Henry Golding has been hired by Hugh Grant as a romantic lead , globally cash-tested by the hit comedy "Crazy Rich". Instead of Renée Zellweger, Emilia Clarke, a global TV star with "Game of Thrones", falls in love with him. The only thing left is a well-dressed London, which is allowed to hide its change to the global financial capital behind a lot of Advent's discomfort.

Clarkes Kate works during the day in a shop for Christmas decoration, in the evening she tries her luck at musical castings. Since they never succeed, she regularly gets drunk in the pub. The nights usually end with her ending up in a stranger's bed, but never with her make-up smeared or her hair greasy. "A Disney-fused Fleabag" has written the "Guardian".

What exactly Kate's problems are, that stand between her, professional success, and love, is hard to see because of Clark's heartfelt grin and the general backdrop of "Last Christmas." In any case, Goldings Tom should be the solution. He emerges from nothing, teaches them to prioritize life, and then disappears again into nothingness.

"Last Christmas"
UK / USA 2019
Director: Paul Feig
Screenplay: Emma Thompson, Brynoy Kimmings
Performers: Emilia Clarke, Henry Golding, Michelle Yeoh, Emma Thompson, Peter Mygind
Production: Calamity Films, Feigco Entertainment et al.
Rental: Universal
Length: 103 minutes
Start: 14. November 2019

It's obvious that something is wrong with him. At the same time he is no less credible than the other characters, for example Emma Thompson as Kate's Croat-born mother Petra, which is why the question of what is wrong with Tom, not particularly urgent.

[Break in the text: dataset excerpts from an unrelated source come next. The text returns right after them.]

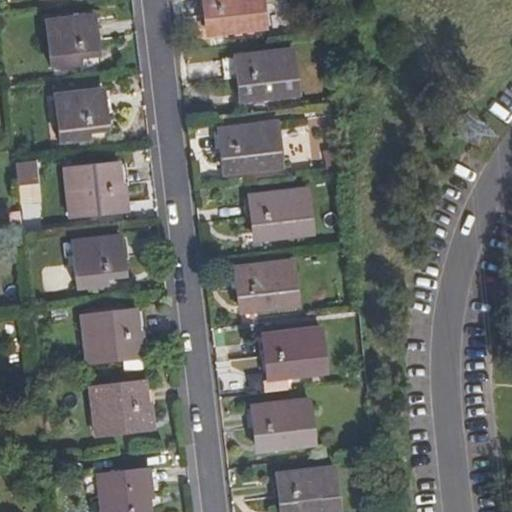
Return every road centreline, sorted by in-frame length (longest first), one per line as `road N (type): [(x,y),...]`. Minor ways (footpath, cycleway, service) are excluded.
road 1 (residential): [(215,511),(151,0)]
road 2 (residential): [(455,511),(445,362),(456,284),(476,217),(511,157)]
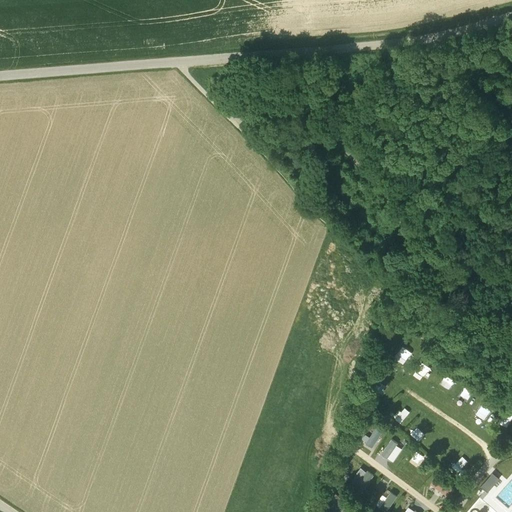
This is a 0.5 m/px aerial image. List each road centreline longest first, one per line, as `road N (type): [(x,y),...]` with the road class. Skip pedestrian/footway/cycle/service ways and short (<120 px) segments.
road 1 (track): [(235,122),(436,333),(511,394)]
road 2 (track): [(174,61),(378,45),(511,15)]
road 3 (unclassified): [(0,76),(174,61)]
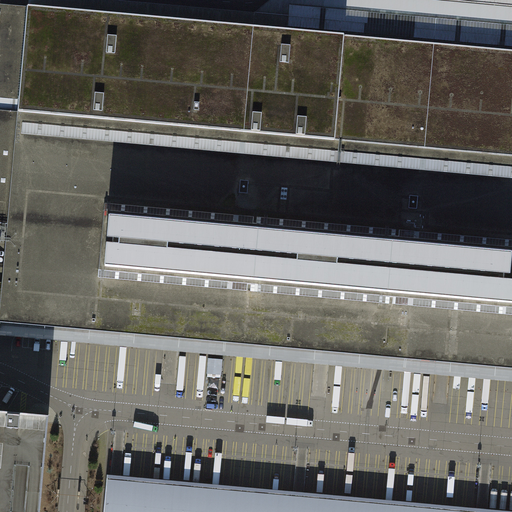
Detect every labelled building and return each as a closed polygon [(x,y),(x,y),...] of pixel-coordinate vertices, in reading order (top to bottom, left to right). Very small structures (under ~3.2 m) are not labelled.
[(1,303),(0,310),(0,321),(511,367),(511,51),(253,28),(28,7),(20,99),(18,112),(8,224),(2,289),(1,303)] [(0,110),(0,223),(8,224),(18,112),(0,110)] [(209,359),(207,374),(222,375),(223,360),(209,359)] [(0,511),(39,511),(49,415),(0,410),(0,511)] [(511,511),(511,510),(108,475),(107,491),(343,511),(511,511)] [(343,511),(107,491),(104,511),(343,511)]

Instead, the Zeitgeist signifiers operating Thompson, Kimmings, and Feig take center stage. Multicultural optimism has given way to Brexit hard-heartedness, tourists are now being denounced in the red double-decker buses. No one has time for dinner parties. When Kate finally comes to rest, it's a street food market she goes to with her mother.

In the video: The trailer for "Last Christmas"

Video

Universal Pictures

Breaking from the precarious life of kimchi burgers and craft liqueurs - as a coffin of ten-year longings, "Last Christmas" works pretty well in the end. Just not as a movie. But maybe you could never expect more from romantic comedies of this style.